* Work instructions:
Repeat the text lines of each row below word for word, leaving out the pictures.

* Supplied data:
________________________

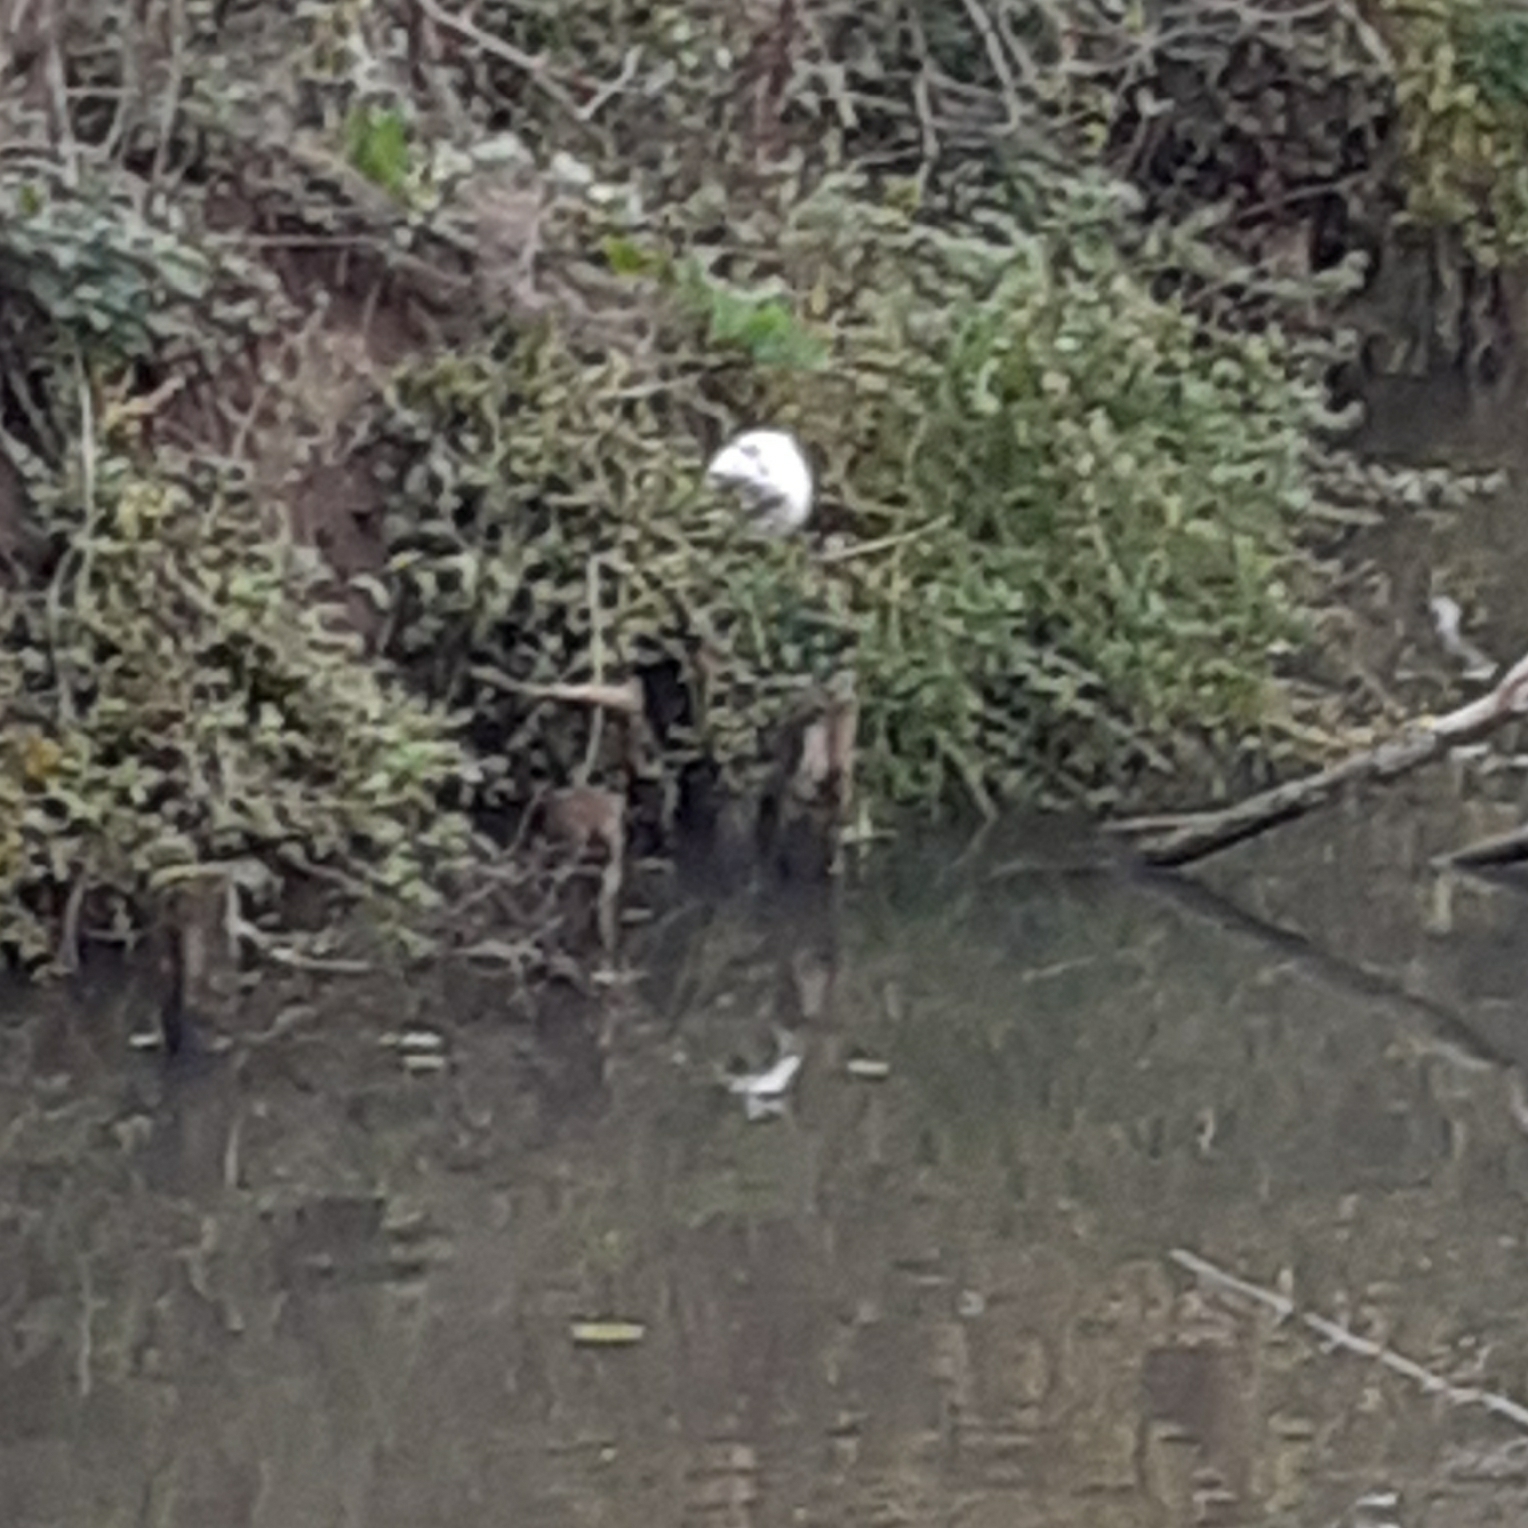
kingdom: Animalia
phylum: Chordata
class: Mammalia
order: Rodentia
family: Myocastoridae
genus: Myocastor
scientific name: Myocastor coypus
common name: Coypu
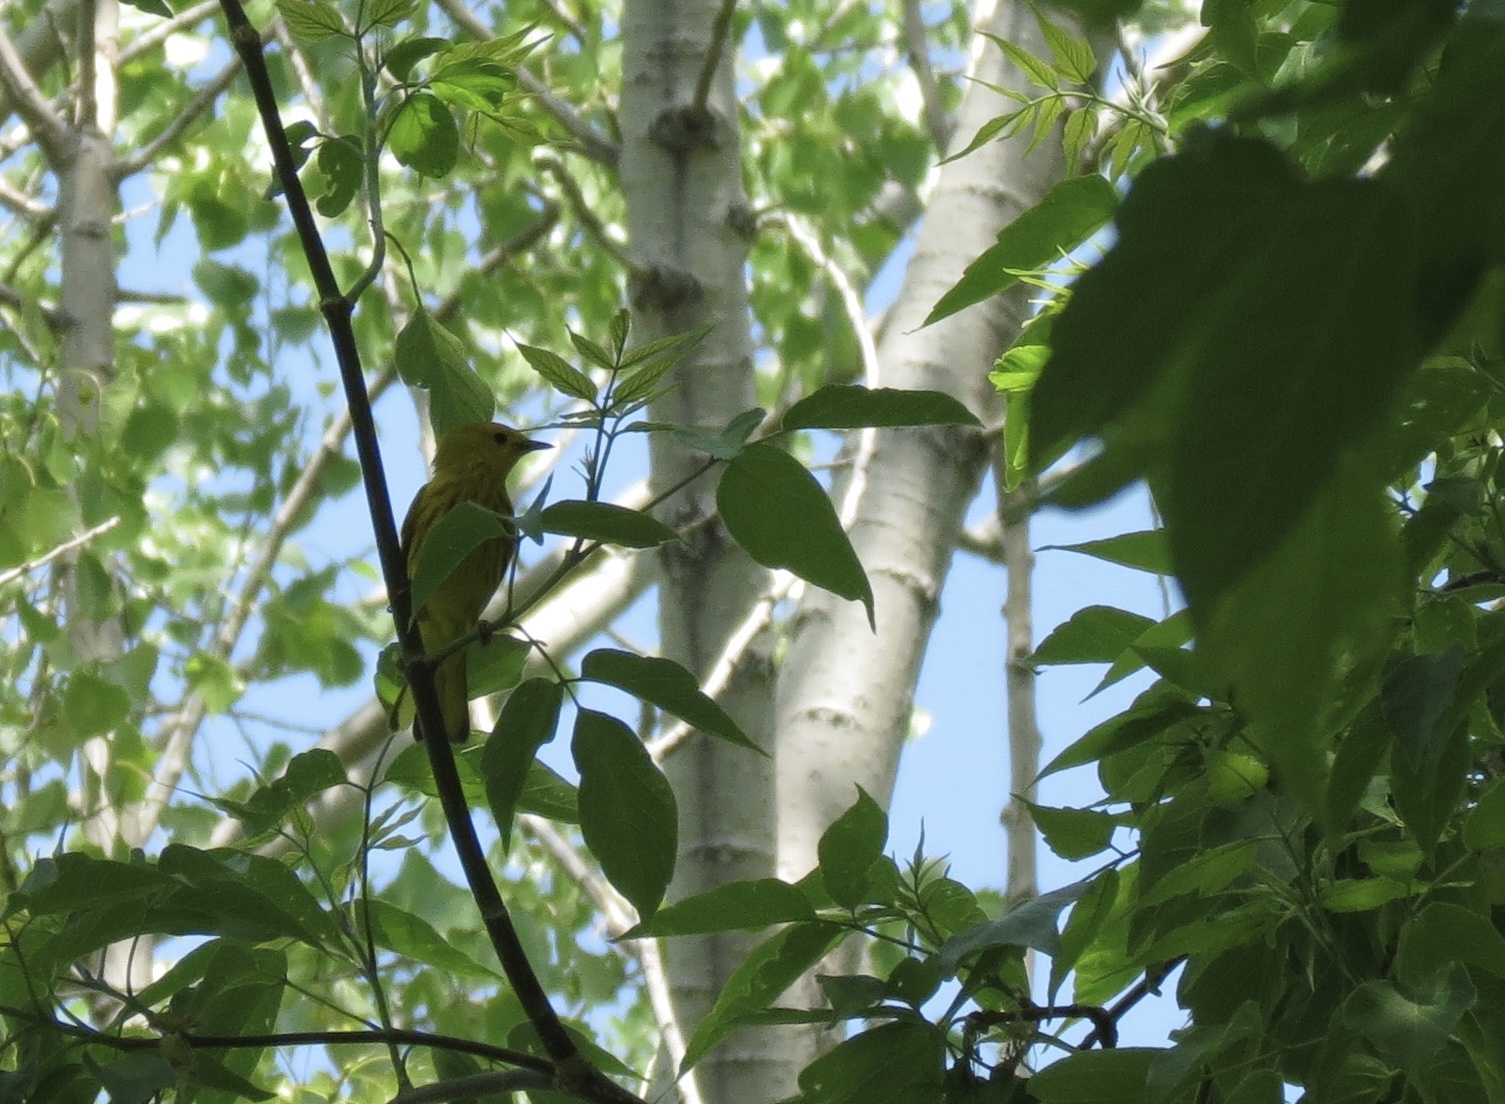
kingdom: Animalia
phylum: Chordata
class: Aves
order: Passeriformes
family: Parulidae
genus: Setophaga
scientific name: Setophaga petechia
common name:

________________________

* Finished answer:
kingdom: Animalia
phylum: Chordata
class: Mammalia
order: Rodentia
family: Myocastoridae
genus: Myocastor
scientific name: Myocastor coypus
common name: Coypu
kingdom: Animalia
phylum: Chordata
class: Aves
order: Passeriformes
family: Parulidae
genus: Setophaga
scientific name: Setophaga petechia
common name:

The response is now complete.